We arrived at Henri’s disco to find the man in charge was Chicken Little, the 21-year-old assistant cruise director with the hoarse English accent, hoarse as all cruise directors seemed destined to be from their continual exhortations for cruisers to have fun, fun, fun. Chicken had a cute English assistant who proceeded to swipe half inch bands of white “war paint” along the cheeks of anyone foolhardy enough to enter the dance floor. Chicken explained that we were the White Team, and we had to achieve certain ends to defeat the Blue Team and the Red Team. He taught us our team cheer, “Go White Team, Go White Team, Go!” We all then taught us what seemed to Tom like a complicated line dance involving a lot of right foot here and left foot there and a lot of jumping and turning. Then, when the crowd had its blood pumping, we chanted our way out the door and down the promenade, hooting our team cheer as loud as we could right past the equally deafening Red Team, holding our fingers up to form little W’s for white.
We ended up in the Tahiti casino, where cruise director Jen herself hailed forth in an excitable hoarse English shout that made Chicken Little seem shrimpy. She started up deafening dance tunes and pounded us through a series of group line dances, starting with the Macarena, then the chicken dance, then something British called the Piano Man that in one section involved some fun hopping like you’re playing the bagpipes. Just when we began to feel like flagging athletes in some kind of bizarre cruiser Olympics, we chanted out of the casino and over to the Degas lounge, scene of Tom’s failed but fun James Brown attempt.
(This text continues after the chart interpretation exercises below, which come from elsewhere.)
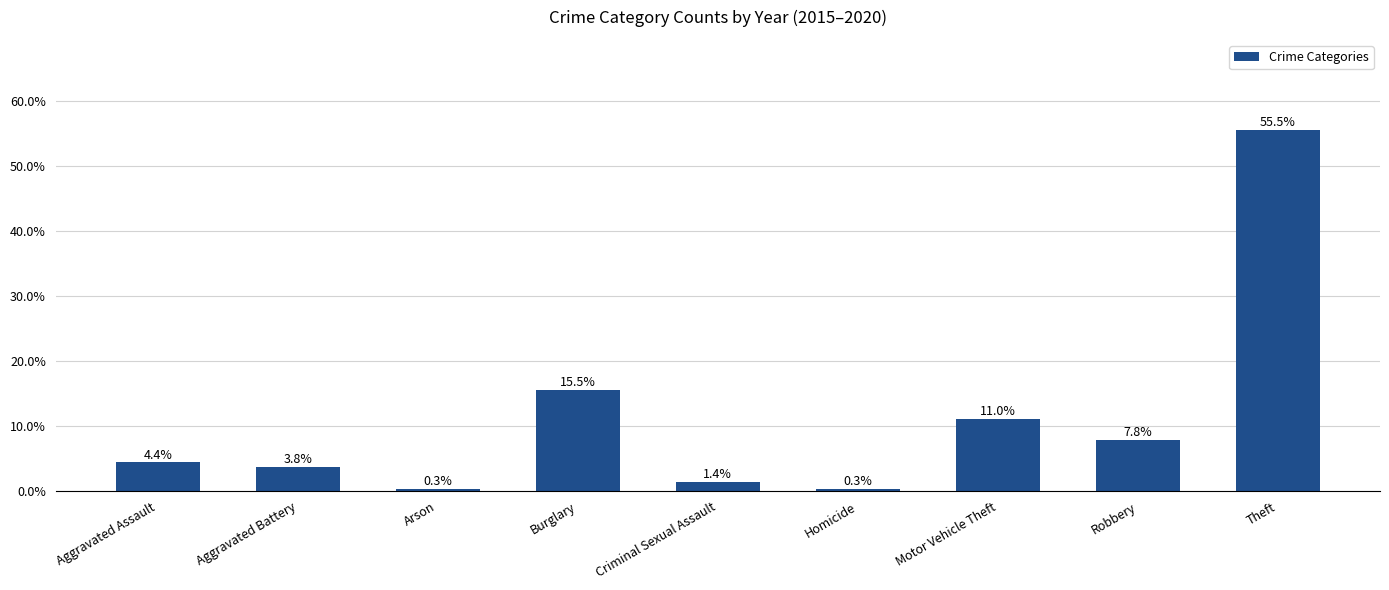

What is the smallest value displayed?

0.3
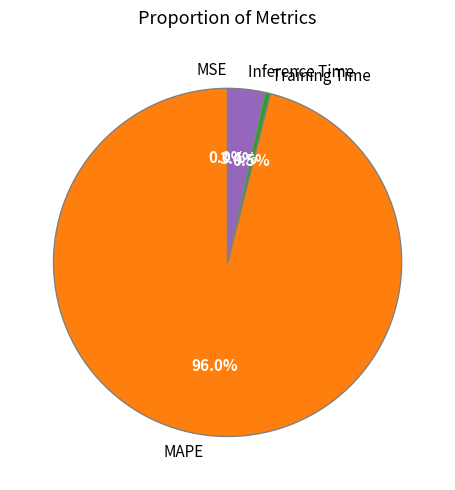

Which has a higher value, MAPE or Inference Time?

MAPE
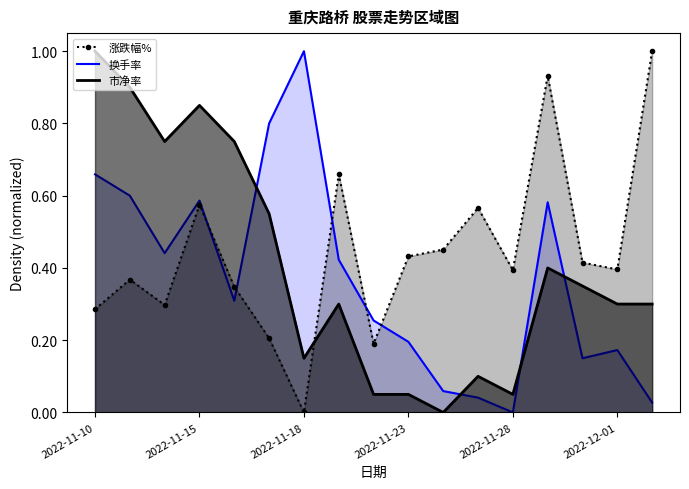

The 涨跌幅% series shows 0.2 at 2022-11-23. True or false?

False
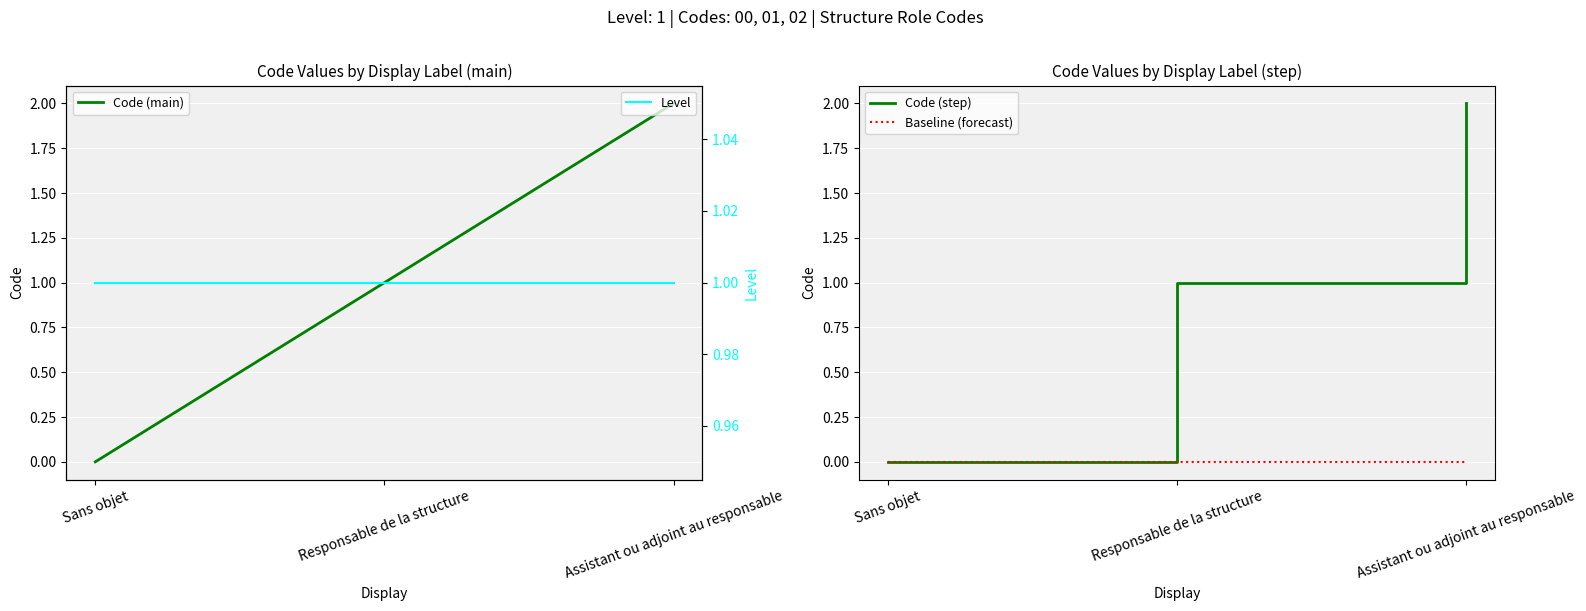

How many data points in Code (step) are above 1?

1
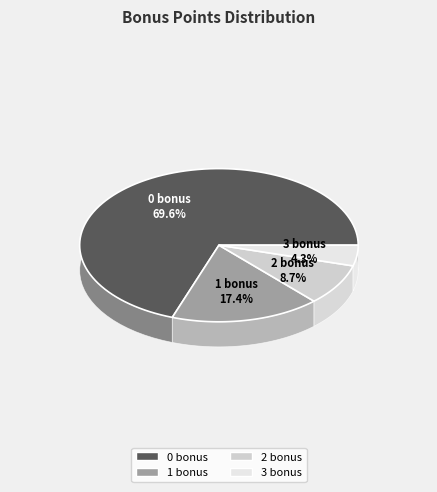

Which category has the smallest portion of the pie?

3 bonus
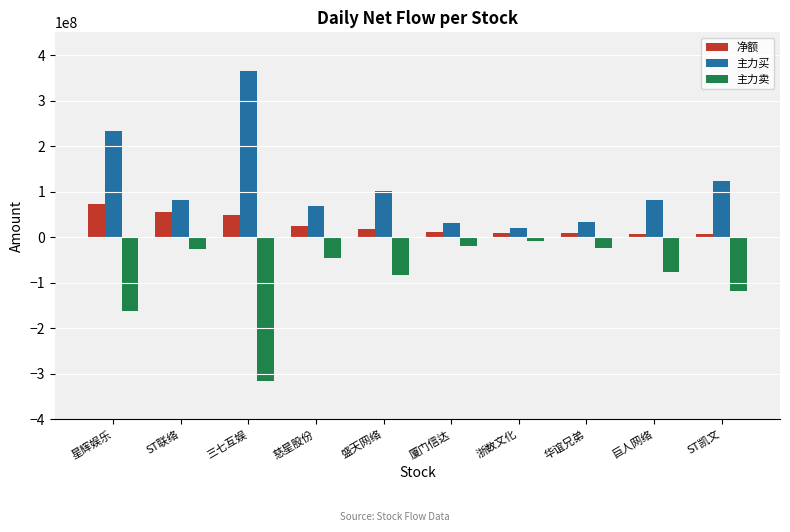

Where is 主力买 nearest to the value 192259834?

星辉娱乐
Here a mad American gal in cowgirl getup led White Team through a last series of outrageously fun stunts, including one involving three couples where the women rode the men like bulls in a rodeo.
Finally, as the midnight hour rounded, we toddled off to bed. One last treat awaited us in the stateroom this night. Lauren, observing with amusement the steward’s habit of leaving cleverly constructed little animals made of white bath towels, had decided to leave the cleaning crew a little surprise of our own. She created a very passable sea turtle, complete with little dark flecks of fabric for eyes, and had left it lying on the bed where we normally found the nightly towel critters. When we returned, exhausted from our high energy cruise night of deafening dancing, we found, there on the bed where Lauren had left her turtle, a replacement. The crew had responded to Lauren’s little joke with a tour de force towel swan.
Whew… We came, we saw, we partied like cruiser cattle. Tomorrow, Grand Cayman, snorkeling coral reefs and swimming with stingrays.